Like many confluent histories, the history of transgenderism flows into the all-encompassing idea of globalization, which brings together the world perspectives and cultures, including those “who have different experiences of gender and sexuality.” But Susan Stryker’s Transgender History points to a number of other factors surrounding the “current fascination with transgenderism” (2008). On the one hand, she posits the theoretical idea about the new digital age of representation and its potential for a distancing of ideas from concrete, corresponding objects in reality. The result is a breakdown of conventional understanding that allows room for abstraction in lieu of traditional binaries and, consequently, transgenderism is simply “not as big a deal as it used to be, especially in the big coastal cities.” Ultimately, she cites biomedical developments, particularly reproductive technology, to suggest “that we are on the verge of completely separating biological reproduction from the status of one’s social and psychological gender.” It points to the more established distinction between sex and gender, the former being biological and the latter cultural (ibid).
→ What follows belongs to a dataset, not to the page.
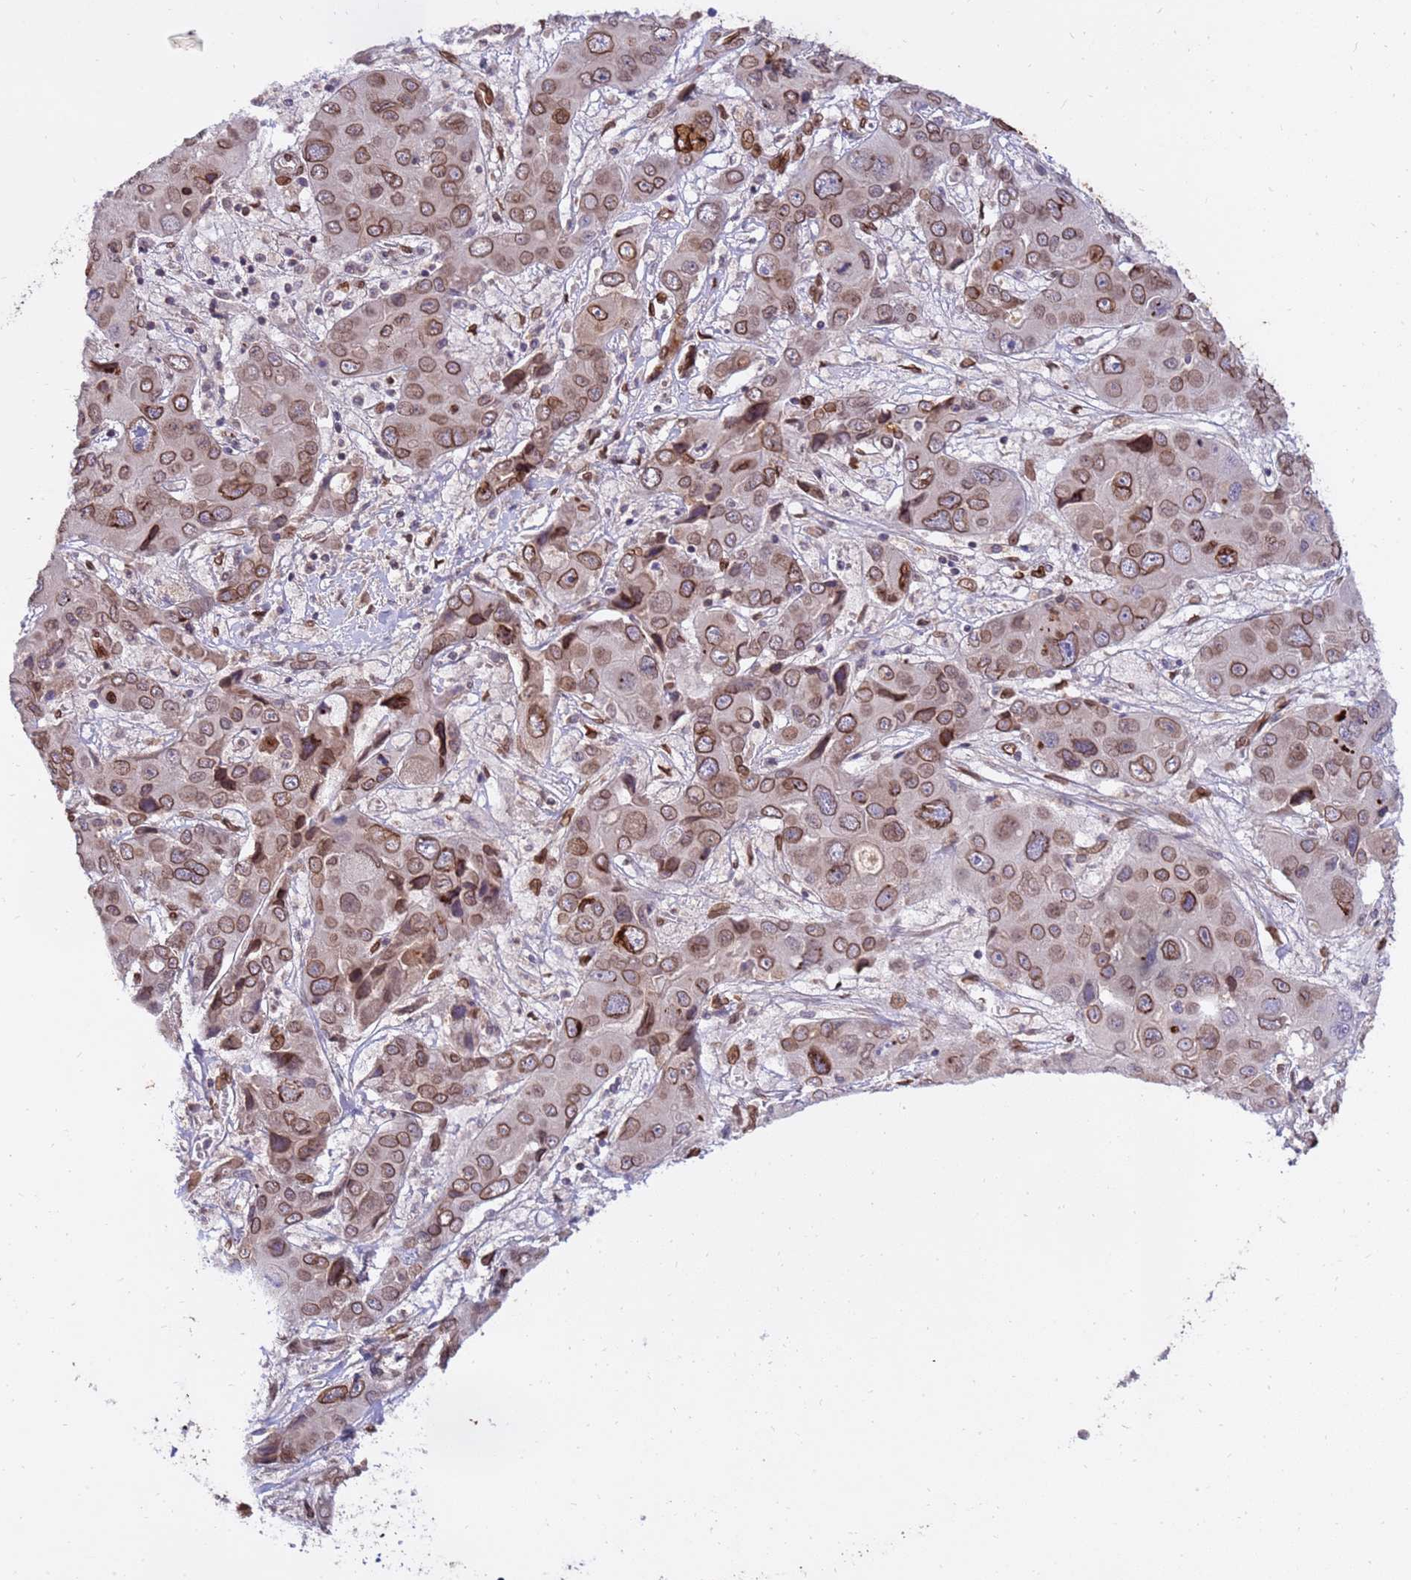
{"staining": {"intensity": "moderate", "quantity": ">75%", "location": "cytoplasmic/membranous,nuclear"}, "tissue": "liver cancer", "cell_type": "Tumor cells", "image_type": "cancer", "snomed": [{"axis": "morphology", "description": "Cholangiocarcinoma"}, {"axis": "topography", "description": "Liver"}], "caption": "This is an image of immunohistochemistry (IHC) staining of liver cancer, which shows moderate staining in the cytoplasmic/membranous and nuclear of tumor cells.", "gene": "GPR135", "patient": {"sex": "male", "age": 67}}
Finally, on the other side of the coin, true or “normal gender variant,” transsexuals are relatively rare, so there is controversy surrounding the “condition’s” actual prevalence (Heath 2006). But transsexualism, as a psychologically legitimate identity separate from biology, wants to “assert the primacy of symbolic recognition.” After recognition, bodily change justifies the assertion, whether or not one accepts at face value the symbol of such a change (Chiland 2003). The difference between sex-reassignment surgery and genital reconstruction surgery is roughly that: a kind of subtle rejection of the symbol, since technically sex cannot be reassigned but genitalia can, more or less, be reconstructed. But medical or biological rejection of the symbolism notwithstanding, transsexualism, like transgenderism, is a mindset that, at its heart, strives to break down gender barriers and find its own place within society.

-- Posted August 26, 2008


Bullough, Bonnie and Vern L. Bullough. 1998. “Transsexualism: Historical Perspectives, 1952 to Present.” Current Concepts in Transgender Identity. Dallas Denny, ed. New York, NY: Garland Publishing, Inc.

Chiland, Colette. 2003. Transsexualism: Illusion and Reality. Translated by Philip Slotkin. Middletown, CT: Wesleyan University Press.
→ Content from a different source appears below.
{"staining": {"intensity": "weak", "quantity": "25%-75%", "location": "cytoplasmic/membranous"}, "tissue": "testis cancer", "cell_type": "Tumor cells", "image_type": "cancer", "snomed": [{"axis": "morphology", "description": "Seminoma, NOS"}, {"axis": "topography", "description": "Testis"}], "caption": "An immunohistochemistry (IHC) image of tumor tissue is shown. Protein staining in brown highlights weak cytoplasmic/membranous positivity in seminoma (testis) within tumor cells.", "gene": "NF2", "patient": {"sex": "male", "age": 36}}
Eaklor, Vicki L. 2008. Queer America: A GLBT History of the 20th Century. Westport, CT: Greenwood Press.

Feinberg, Leslie. 1996. Transgender Warriors: Making History from Joan of Arc to Dennis Rodman. Boston, MA: Beacon Press.

Heath, Rachel Ann. 2006. The Praeger Handbook of Transsexuality: Changing Gender to Match Mindset. Westport, CT: Praeger.

Stryker, Susan. 2008. Transgender History. Berkeley, CA: Seal Press.